PROBLEM> Rewrite each of the entries below, replacing "series" with "trace" throughout and changing nothing else. Omit the pictures.

DATASET ENTRIES>

.....

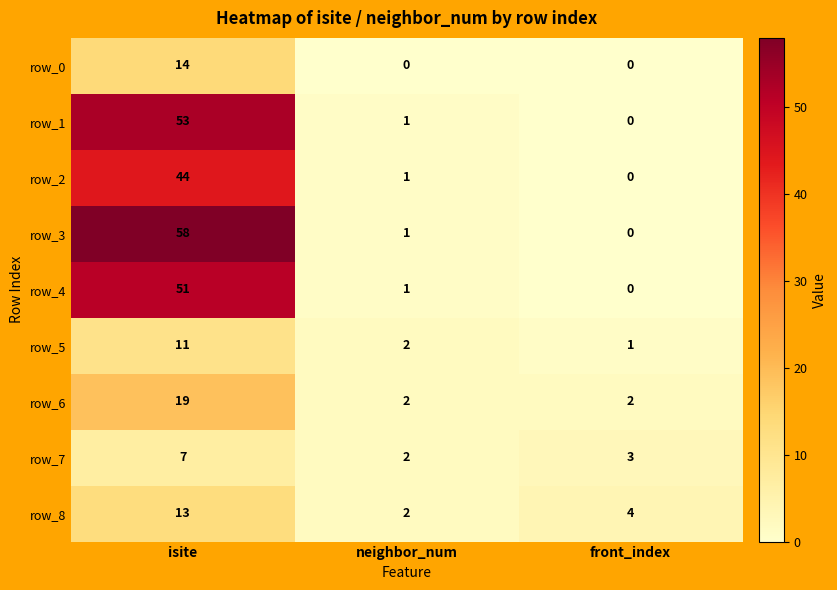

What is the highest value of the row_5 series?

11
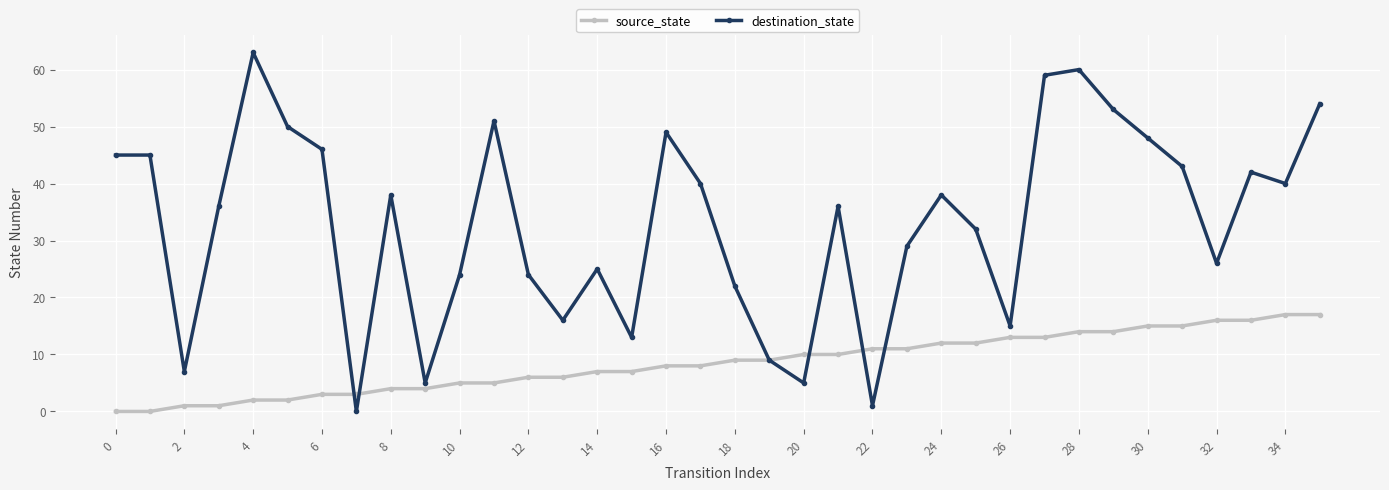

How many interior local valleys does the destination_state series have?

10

.....

EXERCISE OUTPUT>
What is the highest value of the row_5 trace?

11

How many interior local valleys does the destination_state trace have?

10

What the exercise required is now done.